知らなかったでは済まされない建設業法違反

建設業許可を受けないで、軽微な工事の範囲を超えて請負工事した場合は建設業法違反となります。

下請が許可業者でないにも関わらず軽微な工事の範囲を超えた下請契約を締結した場合なども建設業法違反となり元請・下請けともに罰則の対象となってしまいます。

罰則とはまた別に、建設業法違反状態を正すために命令を受ける(指示処分)や指示処分に従わない場合の営業停止処分、さらには許可取消処分という行政処分も受ける可能性があります。

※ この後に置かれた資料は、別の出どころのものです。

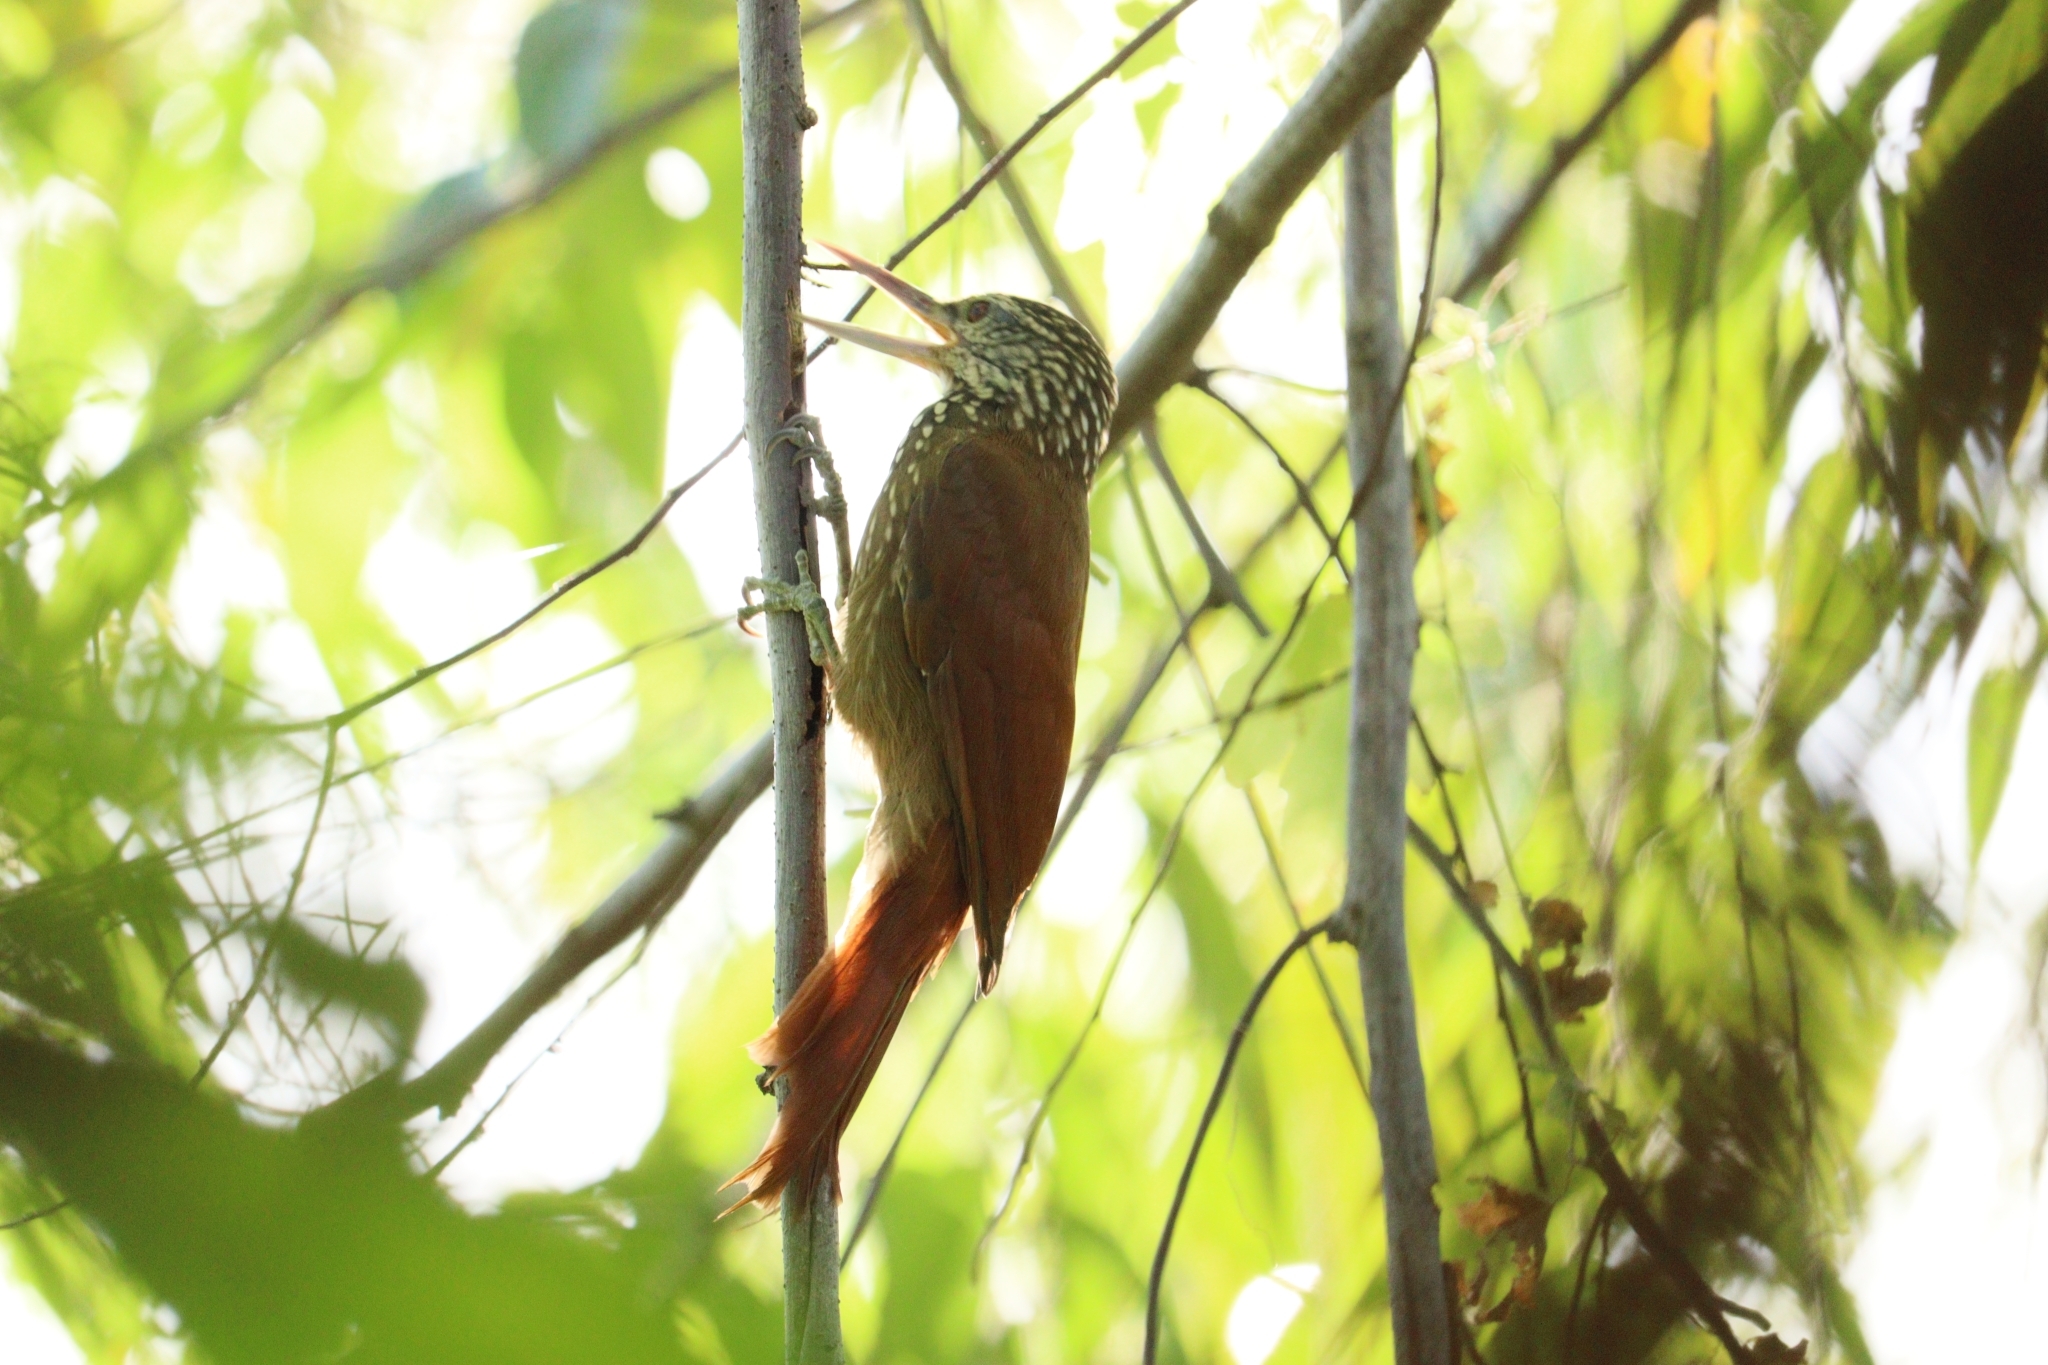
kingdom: Animalia
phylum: Chordata
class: Aves
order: Passeriformes
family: Furnariidae
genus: Xiphorhynchus
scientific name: Xiphorhynchus picus
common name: Straight-billed woodcreeper
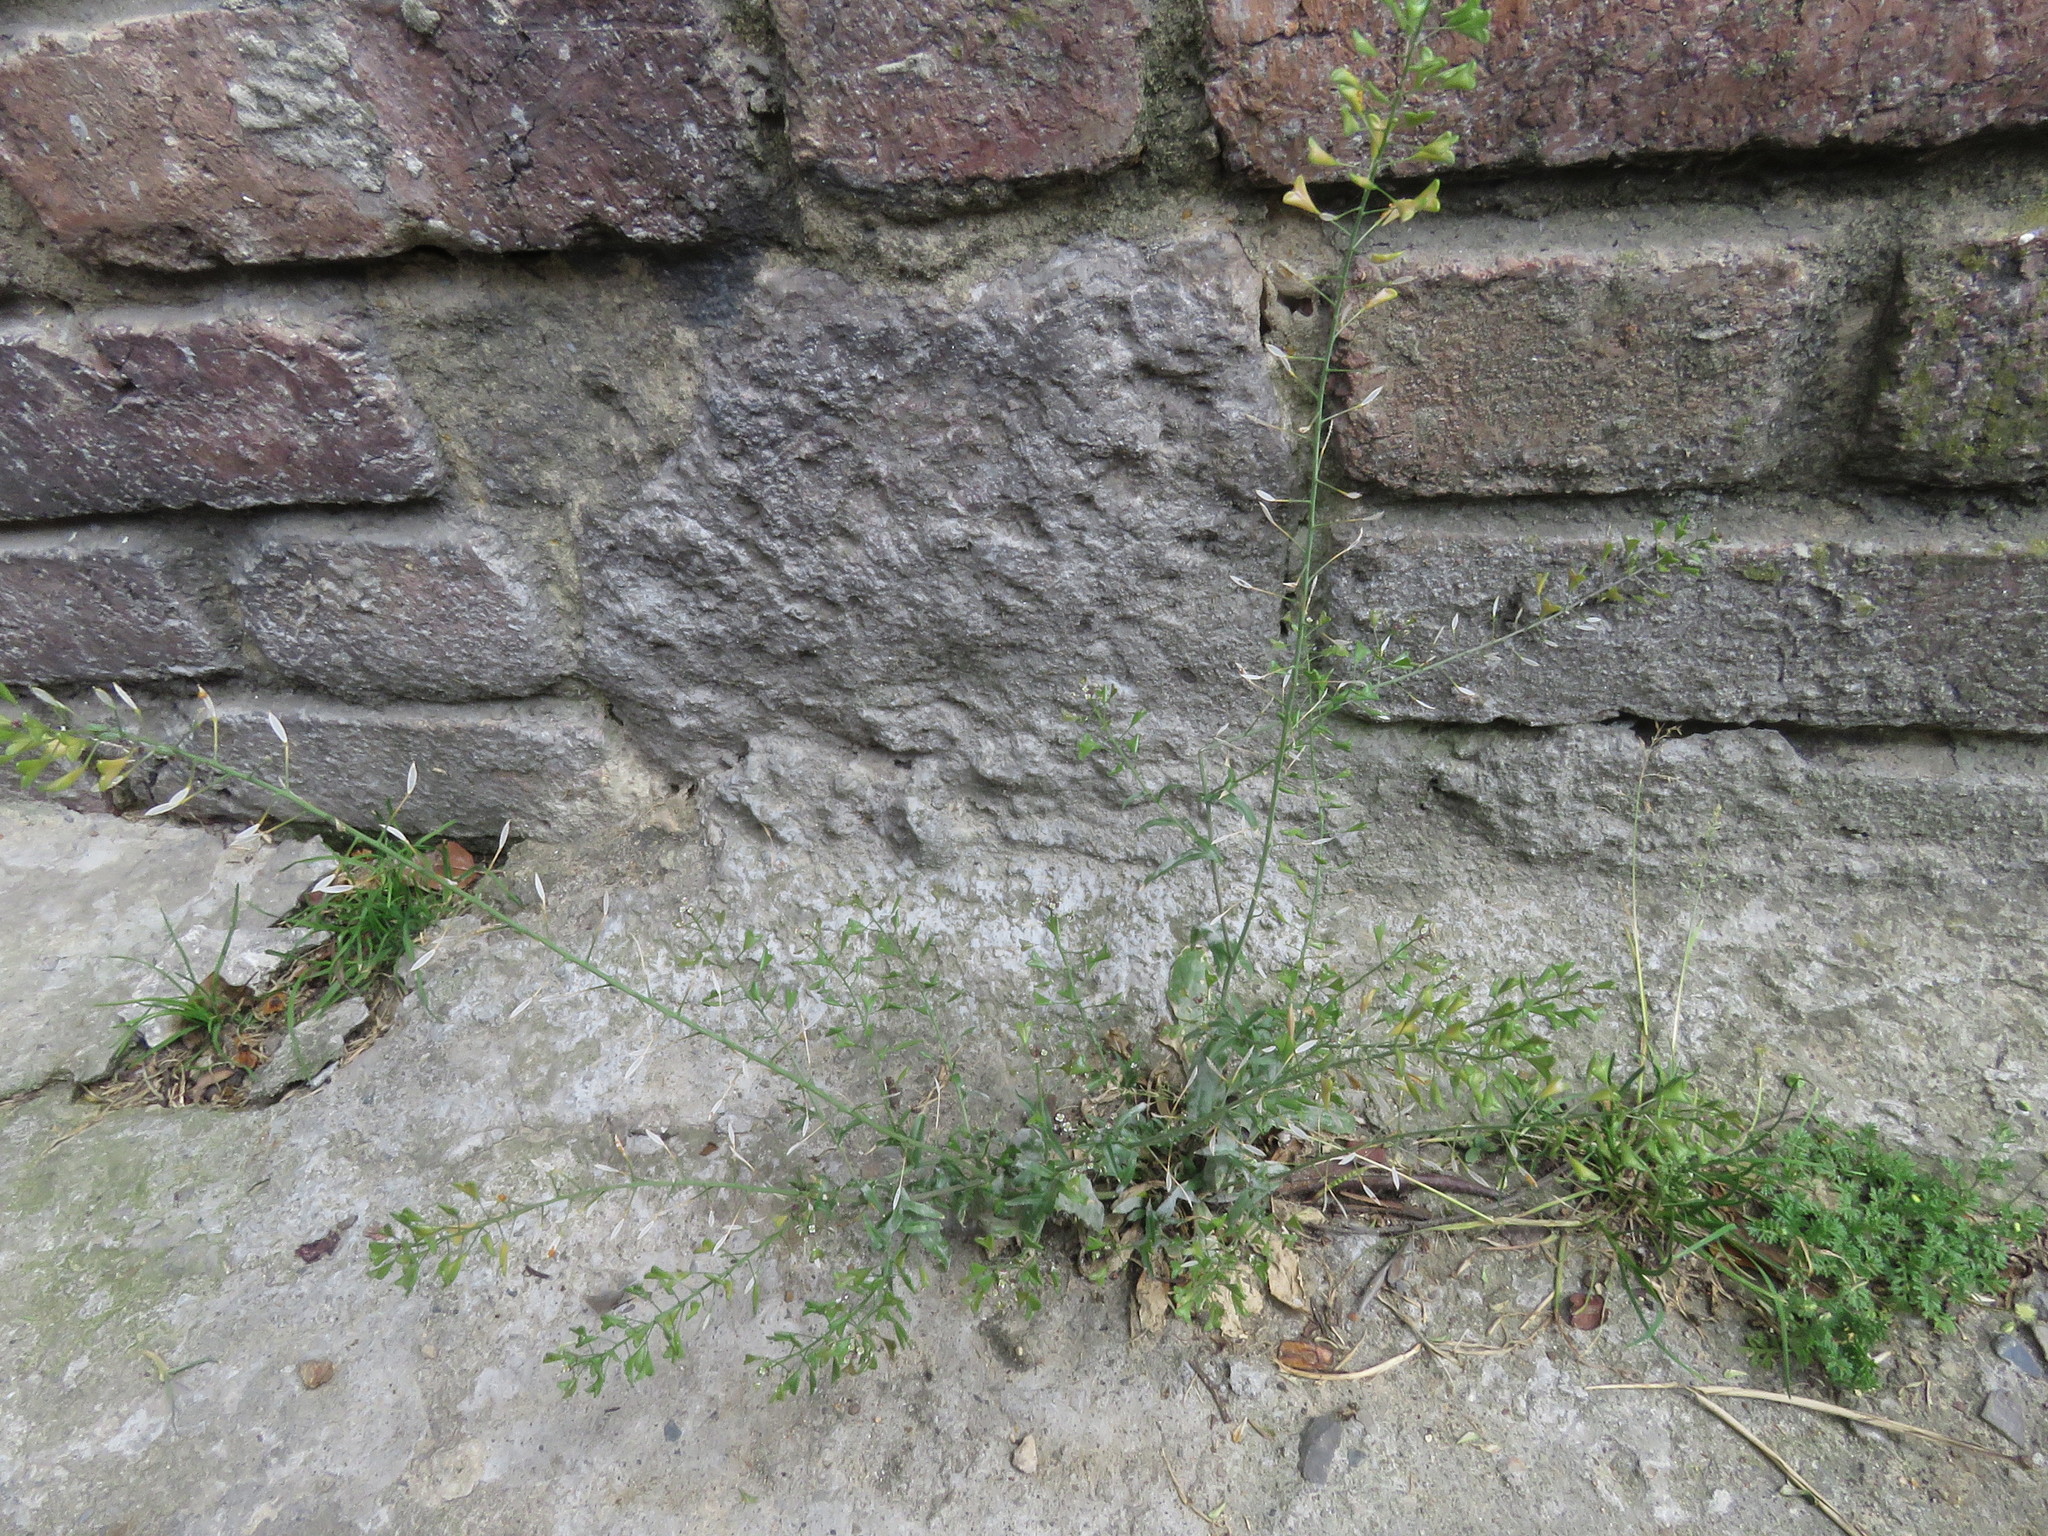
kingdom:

知らなかったでは済まされない建設業法違反で処罰された事例もありますので、下請けが許可を受けているか確認するなど注意が必要です。

~軽微な工事の範囲~

建築一式工事以外の工事・・・1件の請負金額が500万円(税込)未満の工事

建築一式工事・・・次のいずれかに該当する工事

1件の請負契約が1,500万円(税込)未満の工事

②請負代金の額にかかわらず、木造住宅で延べ面積が150㎡未満の工事

3年以下の懲役または300万円以下の罰金(建設業法第47条)

1.無許可で軽微な工事以外の工事を請負い工事を行うなどの建設業を営んだ者(無許可営業

2.特定建設業者でない者が一定金額(合計金額4,000万円、一式工事の場合6,000万円)以上の下請け契約を締結した場合

3.営業停止・禁止の処分に違反して建設業を営んだ者

4.虚偽または不正の事実に基づいて建設業許可を受けた者(更新申請を含む)

※情状により懲役と罰金を併科される場合があります。

6月以下の懲役または100万円以下の罰金(建設業法第50条)

1.許可申請書または申請時の添付書類に虚偽の記載をして提出した者

2.各変更届(役員変更や決算等届出書など)を提出せずまたは虚偽の記載をして提出した者

3.許可基準を満たさなくなった場合や欠格要件に該当した際の届出をしなかった者

4.経営状況分析、経営規模等評価の申請書や確認書類に虚偽の記載をし提出した者

※情状により懲役と罰金を併科される場合があります。

10万円以下の過料

1.廃業届など届出を怠った者

2.正当な理由がないのに建設工事紛争審査会による調停の出頭の要求に応じなかった者

3.標識(許可票)を掲げない者

4.許可がないにも関わらず許可業者と誤認される表示をした者

5.帳簿の備付義務を怠った者、帳簿に記載せずもしくは虚偽の記載をした者、保存しなかった者

など、上記のように建設業法で処罰されることが明記されています。

懲役や罰金刑を受けてしまうと、建設業許可が取り消され5年間は再度建設業許可を取得することはできなくなります。

実際に処分を受けた業者などは、国土交通省ネガティブ情報検索サイトで公表されますので法令遵守に努めてください。